Mas não é só o Itaú que está rindo à toa. O Bradesco, banco em que o atual ministro da Fazenda, Joaquim Levy, era executivo até poucos meses atrás, também teve recorde de lucro neste último trimestre, de R$ 4,4 bilhões, aumento de mais de 18% em relação ao ano passado. No semestre, o lucro do Bradesco totalizou R$ 8,7 bilhões, nada menos que R$ 1,6 bilhão a mais que em 2014.

O Santander já havia divulgado na semana anterior os seus lucros no 2º  trimestre, de R$ 3,8 bilhões. Nesse mesmo período do ano passado, seu lucro havia sido de R$ 528 milhões. No semestre o lucro foi de R$ 4,5 bilhões.

Lucram com a nossa miséria
“Itaú dribla a crise”, “Bradesco tem lucro apesar da crise”, crava a imprensa. Na verdade, os bancos não lucram apesar da crise, mas sim justamente por conta dela. A política econômica do governo Dilma que destina desemprego e endividamento às famílias, significa mais lucros para os banqueiros. O sucessivo aumento nos juros, que já está em 14,25%, fez a margem dos ganhos dos bancos crescer quase 16% nos empréstimos.

Com o aumento da chamada taxa básica de juros, o país gasta mais com a dívida pública, que desvia quase metade do Orçamento da União todos os anos para os banqueiros, e faz com que os bancos aqui faturem ainda mais com a cobrança dos juros de empréstimos e aumento nas taxas. Ao mesmo tempo, os bancos impulsionam ainda mais seus lucros demitindo trabalhadores. O Itaú, por exemplo, fechou 2.392 postos de trabalho no último ano. Só pra lembrar, em 2014 o banco teve seu maior lucro da história, de mais de R$ 20 bilhões.

Enquanto isso, no Brasil real em que vive a maioria da população, além do drama do desemprego, a inflação come os salários. De novembro do ano passado a maio deste ano, a massa salarial, ou seja, a soma dos salários e benefícios pagos aos trabalhadores, diminuiu 10%.  Já o poder de compra das famílias (salários, aposentadorias e pensões descontados inflação, pagamento de empréstimos e dívidas) caiu 6,2% este ano, segundo a consultoria Tendências.

Situação esta que só tende a piorar com o avanço das demissões e medidas como a restrição ao seguro-desemprego, o abono do PIS, e a implementação do famigerado PPE (Plano de Proteção ao Emprego) que reduz os salários em até 15%. 
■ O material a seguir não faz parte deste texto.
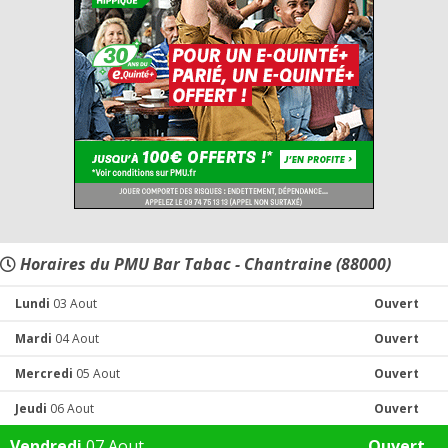
Horaires du PMU Bar Tabac - Chantraine (88000)
Lundi
03 Aout
Ouvert
Mardi
04 Aout
Ouvert
Mercredi
05 Aout
Ouvert
Jeudi
06 Aout
Ouvert
Vendredi
07 Aout
Ouvert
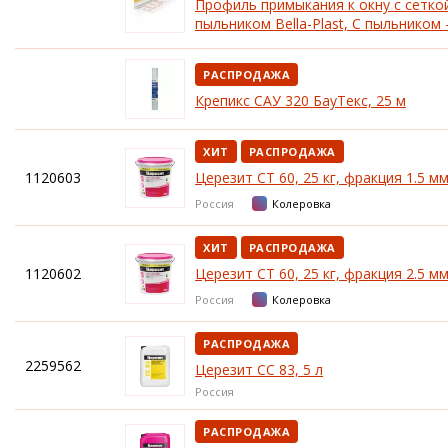
Профиль примыкания к окну с сетко
пыльником Bella-Plast, С пыльником 
РАСПРОДАЖА
Крепикс САУ 320 БауТекс, 25 м
ХИТ
РАСПРОДАЖА
1120603
Церезит CT 60, 25 кг, фракция 1.5 м
Россия
Колеровка
ХИТ
РАСПРОДАЖА
1120602
Церезит CT 60, 25 кг, фракция 2.5 м
Россия
Колеровка
РАСПРОДАЖА
2259562
Церезит CC 83, 5 л
Россия
РАСПРОДАЖА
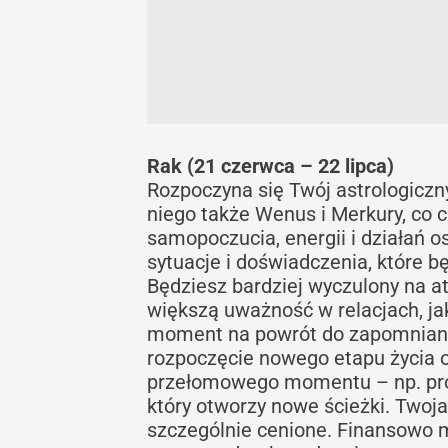
Rak (21 czerwca – 22 lipca)
Rozpoczyna się Twój astrologiczn
niego także Wenus i Merkury, co 
samopoczucia, energii i działań o
sytuacje i doświadczenia, które 
Będziesz bardziej wyczulony na a
większą uważność w relacjach, ja
moment na powrót do zapomnianyc
rozpoczęcie nowego etapu życia
przełomowego momentu – np. propo
który otworzy nowe ścieżki. Twoja
szczególnie cenione. Finansowo m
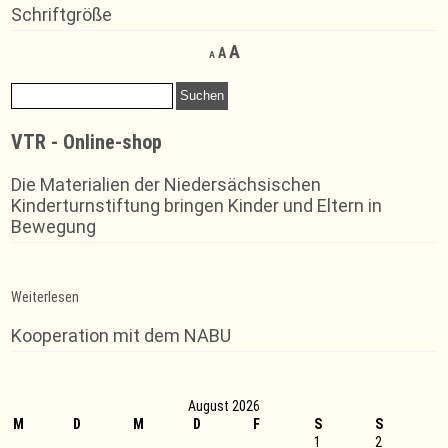
Schriftgröße
Decrease
Reset
Increase
A
A
A
font
font
font
size.
size.
Suchen
size.
nach:
VTR - Online-shop
Die Materialien der Niedersächsischen
Kinderturnstiftung bringen Kinder und Eltern in
Bewegung
:
Weiterlesen
Offenes
Turnen
Kooperation mit dem NABU
August 2026
M
D
M
D
F
S
S
1
2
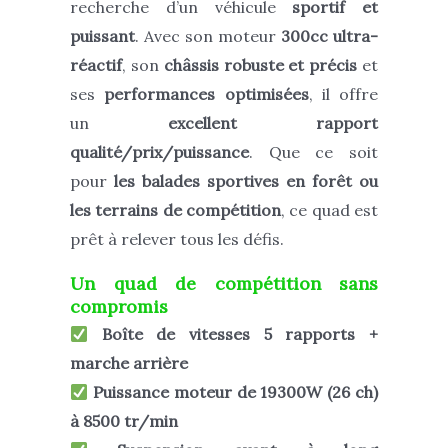
recherche d’un véhicule
sportif et
puissant
. Avec son moteur
300cc ultra-
réactif
, son
châssis robuste et précis
et
ses
performances optimisées
, il offre
un
excellent rapport
qualité/prix/puissance
. Que ce soit
pour
les balades sportives en forêt ou
les terrains de compétition
, ce quad est
prêt à relever tous les défis.
Un quad de compétition sans
compromis
Boîte de vitesses 5 rapports +
marche arrière
Puissance moteur de 19300W (26 ch)
à 8500 tr/min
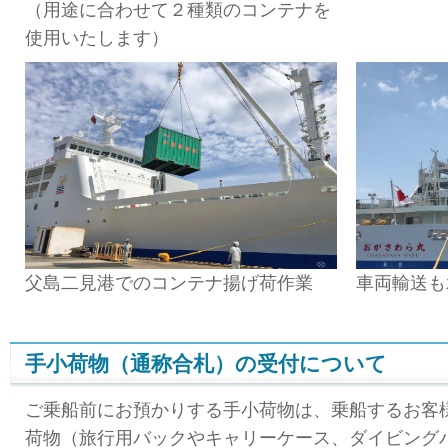
（用途に合わせて２種類のコンテナを
使用いたします）
父島二見港でのコンテナ揚げ荷作業
車両輸送も
手小荷物（通称合札）の受付について
ご乗船前にお預かりする手小荷物は、乗船するお客
荷物（旅行用バックやキャリーケース、ダイビング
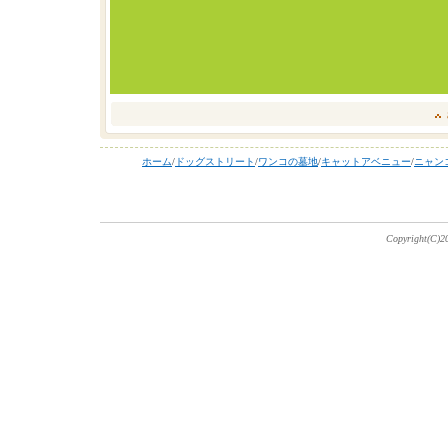
ホーム
/
ドッグストリート
/
ワンコの墓地
/
キャットアベニュー
/
ニャン
Copyright(C)20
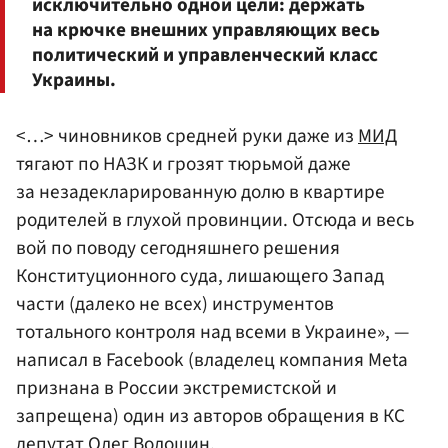
исключительно одной цели: держать
на крючке внешних управляющих весь
политический и управленческий класс
Украины.
<…> чиновников средней руки даже из
МИД
тягают по НАЗК и грозят тюрьмой даже
за незадекларированную долю в квартире
родителей в глухой провинции. Отсюда и весь
вой по поводу сегодняшнего решения
Конституционного суда, лишающего Запад
части (далеко не всех) инструментов
тотального контроля над всеми в Украине», —
написал в Facebook (владелец компания Meta
признана в России экстремистской и
запрещена) один из авторов обращения в КС
депутат
Олег Волошин
.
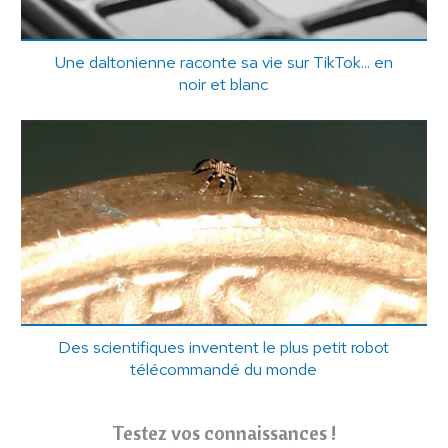
Une daltonienne raconte sa vie sur TikTok... en
noir et blanc
Des scientifiques inventent le plus petit robot
télécommandé du monde
Testez vos connaissances !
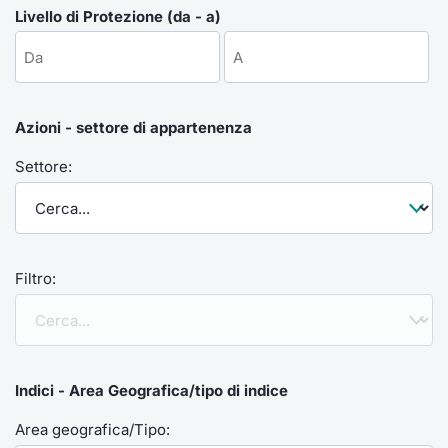
Formaz
Livello di Protezione (da - a)
Specific
Statisti
Avvisi
Azioni - settore di appartenenza
Market
Settore:
KID
Filtro:
Indici - Area Geografica/tipo di indice
Area geografica/Tipo:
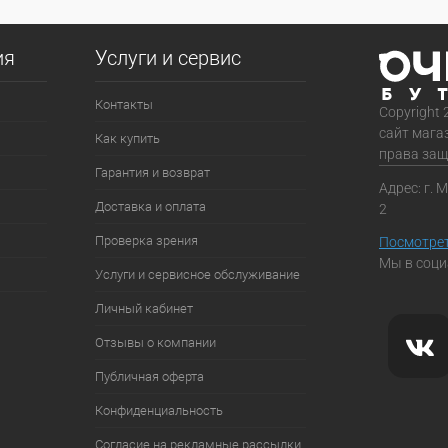
ия
Услуги и сервис
Контакты
Copyright 
сайт мага
Как купить
права за
Гарантия и возврат
Адрес: г. 
Доставка и оплата
2
Проверка зрения
Посмотрет
Мы в соци
Услуги и сервисное обслуживание
Личный кабинет
Отзывы о компании
Публичная оферта
Конфиденциальность
Согласие на рекламные рассылки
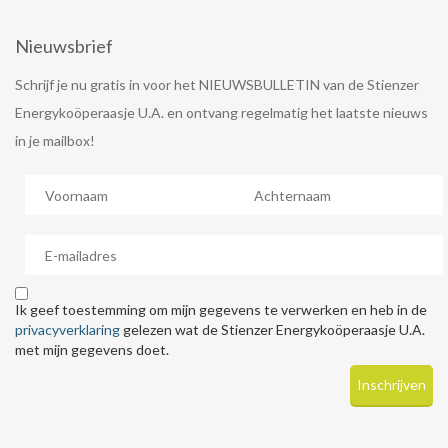
Nieuwsbrief
Schrijf je nu gratis in voor het NIEUWSBULLETIN van de Stienzer
Energykoöperaasje U.A. en ontvang regelmatig het laatste nieuws
in je mailbox!
Ik geef toestemming om mijn gegevens te verwerken en heb in de
privacyverklaring
gelezen wat de Stienzer Energykoöperaasje U.A.
met mijn gegevens doet.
Mas no andar de cima é só festa, com os aplausos do governo Dilma, que impõe essa política econômica, do presidente da Câmara, Eduardo Cunha (PMDB), responsável por leis como a da terceirização e que vem passando o ajuste fiscal na Casa, e Aécio Neves (PSDB), que fustiga o governo mas defende essa mesmíssima política econômica.